With all eyes, ears and cameras on a new pope, John Paul II, with no disrespect, is slowly becoming yesterday’s news. But during the two week media frenzy that was John Paul’s life, death and burial, I was a bit taken back by the lack of attention given to the late pope and his relationship with Archbishop Stanislaw Dziwisz – the pope’s private secretary of more than forty years. After all, Dziwisz was not only one of the pope’s most trusted aides but his closest friend.
Dziwisz slept in a bedroom next to the pope’s and was with the pope almost every waking moment. They dined together. Watched films together.
During the pope’s life, Dziwisz became one of the most influential voices in the Vatican. In death, he was at the pope’s bedside and was one of only two mentioned by name in the pope’s last will and testament.
His emotional last moment with the pope was seen by millions as Dziwisz tenderly placed a white veil over John Paul’s face, his final farewell.
But in an era where tabloid-fueled guesswork makes for good ratings, I’m baffled as to why no one dared imply the unimaginable – that the pope and his secretary might have had a deeper relationship – not just that of pope/secretary, friend or father-son.
Not that I personally think this is true or would ever do more than entertain the possibility, but did this not cross the mind of Larry King, Chris Matthews, or Brian Williams? After all, the day Monaco’s Prince Rainer was buried, Larry King was brazen enough to ask a panelist if the prince’s son, Albert, was gay. So, why not here?

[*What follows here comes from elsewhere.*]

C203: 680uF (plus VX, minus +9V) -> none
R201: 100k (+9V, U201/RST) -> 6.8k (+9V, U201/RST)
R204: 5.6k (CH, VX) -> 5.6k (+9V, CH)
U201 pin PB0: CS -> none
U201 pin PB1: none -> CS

And, if Dziwisz had been a faithful nun, would the media not have at least speculated?
The reason for this potential headline “going gently into that good night,” likely has nothing to do with the worth of the story or fear of papal disrespect, but everything to do with how most individuals, religious or not, perceive homosexual relationships – as strictly sexual in nature.

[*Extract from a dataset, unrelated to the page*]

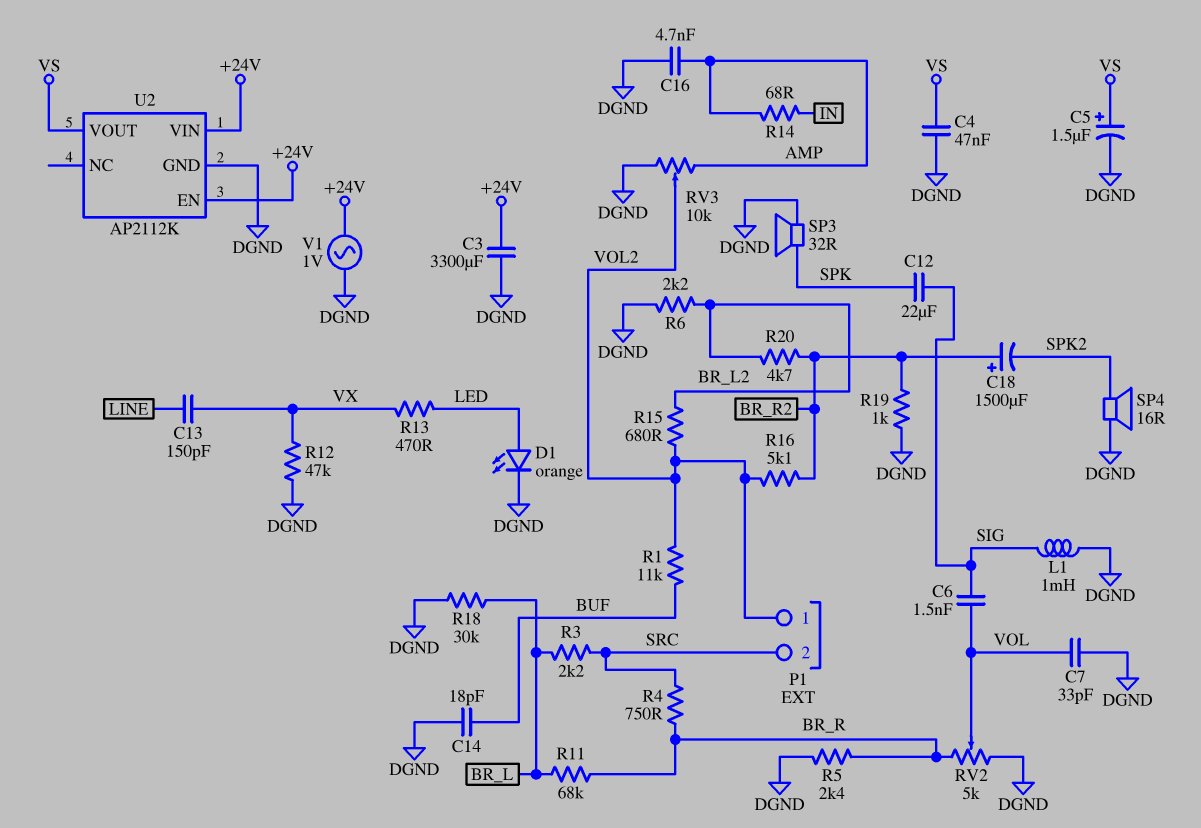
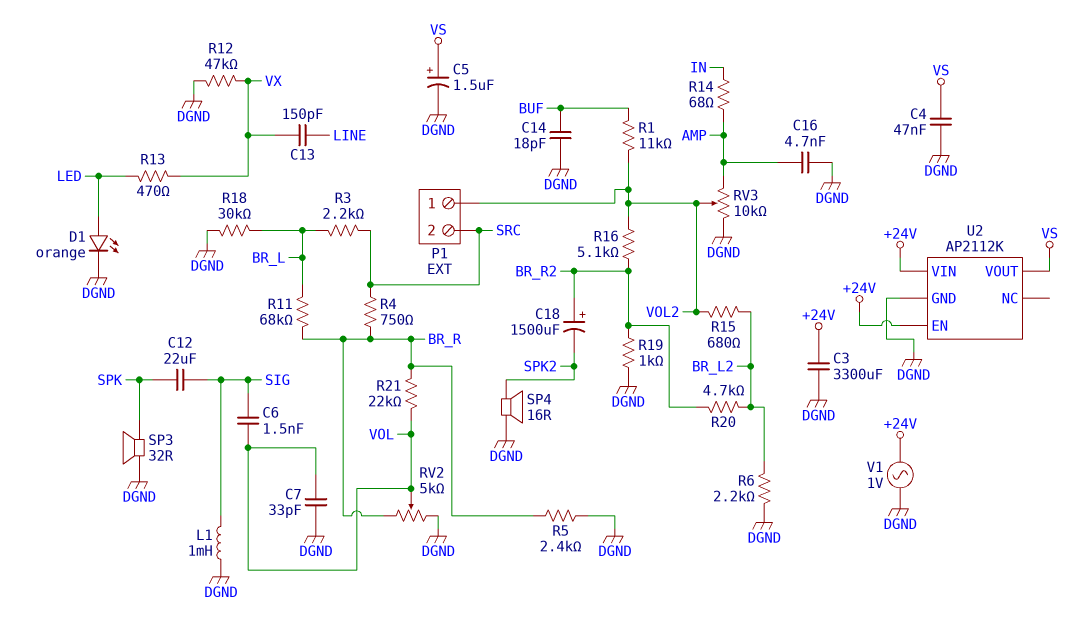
R21: none -> 22k (BR_R, VOL)

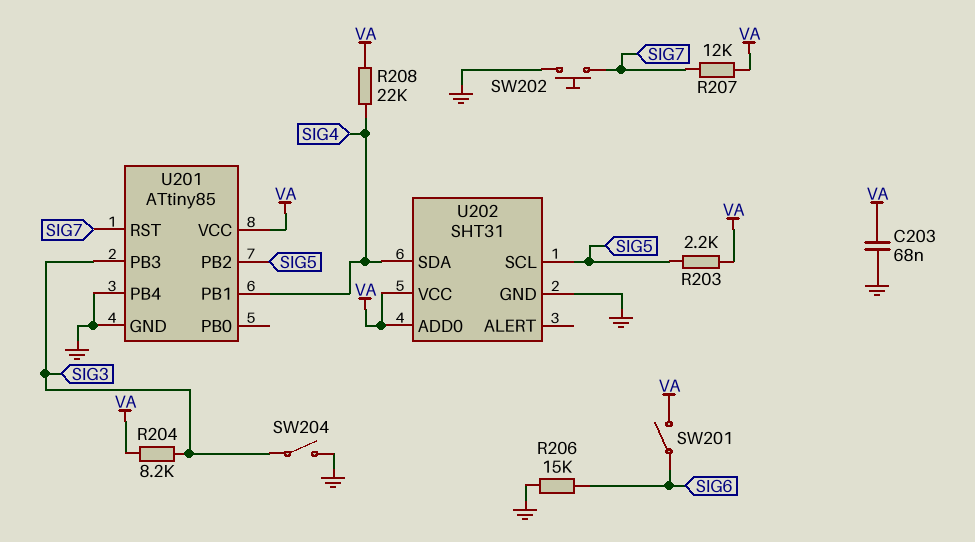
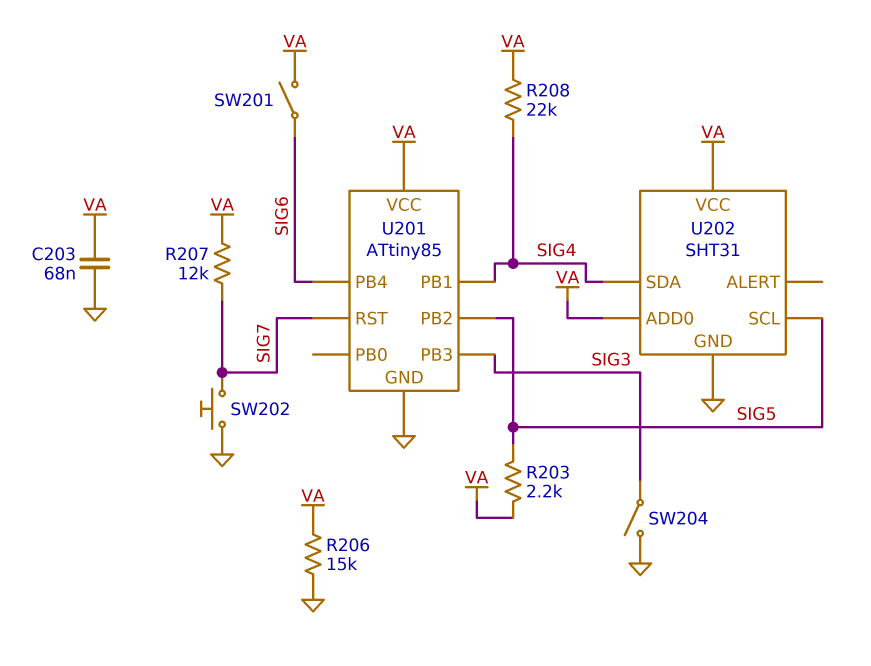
R204: 8.2k (SIG3, VA) -> none
R206: 15k (GND, SIG6) -> 15k (GND, VA)
U201 pin PB4: GND -> SIG6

Working to change this perception might be the answer to the question on the minds of gay Catholics since Pope Benedict’s appointment, “What do we do now?” It might also be the Church’s answer to how it is to treat its gay parishioners and – more timely – how it should deal with the issue of gay marriage.

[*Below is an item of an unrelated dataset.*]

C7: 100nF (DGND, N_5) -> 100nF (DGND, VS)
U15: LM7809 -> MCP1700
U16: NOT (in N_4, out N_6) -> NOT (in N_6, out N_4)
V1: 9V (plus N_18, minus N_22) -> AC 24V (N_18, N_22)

A good start might be more practical than divine – temporarily closing the good book and simply reexamining two accepted clinical terms: homosexual and heterosexual. Both are similar in that they imply sexual orientation. They are also similar in that they are each characterized by esthetic attraction, romantic love and sexual desire. What is different is obvious.
Although both basically mean the same, in the public sector, the images conjured by each could not be more polarizing.
Say or print the term heterosexual and the imagery is this: man and woman, romantic love, commitment, compatibility, marriage, children, and – more recently — the buzz phrase “sacred institution.”
On the contrary, mention homosexual and what immediately comes to mind is sex. And, even worse, sex between two males or two females. All other characterizations are off the table – especially by those morally opposed to homosexuality and – god forbid – gay marriage.
The problem here lies both in how homosexuality is defined in the eyes of church leaders and the fact that – by their definition — they are right. Homosexuality is a moral evil. After all, sex alone is not a foundation for anything pure. By itself, sex is a selfish pleasure that cannot sustain a relationship and taps more into an animal instinct than an ability to love and be loved.
What Catholics and other religious leaders have failed to include in their spiritual equation is the reality that for homosexuals, like heterosexuals, sexual attraction constitutes only a fraction of their sexual orientation. The remainder is, indeed, pure.
North Carolina native Miles Christian Daniels has been a columnist, documentary filmmaker and Christian youth minister. He served as an associate for The Pastoral Summit, a Lilly Endowment-funded project whose focus was “to find, to help create, and to spread models of local parish excellence.” He studied broadcast journalism at Elizabeth City State University and creative writing and film studies at the University of North Carolina at Wilmington.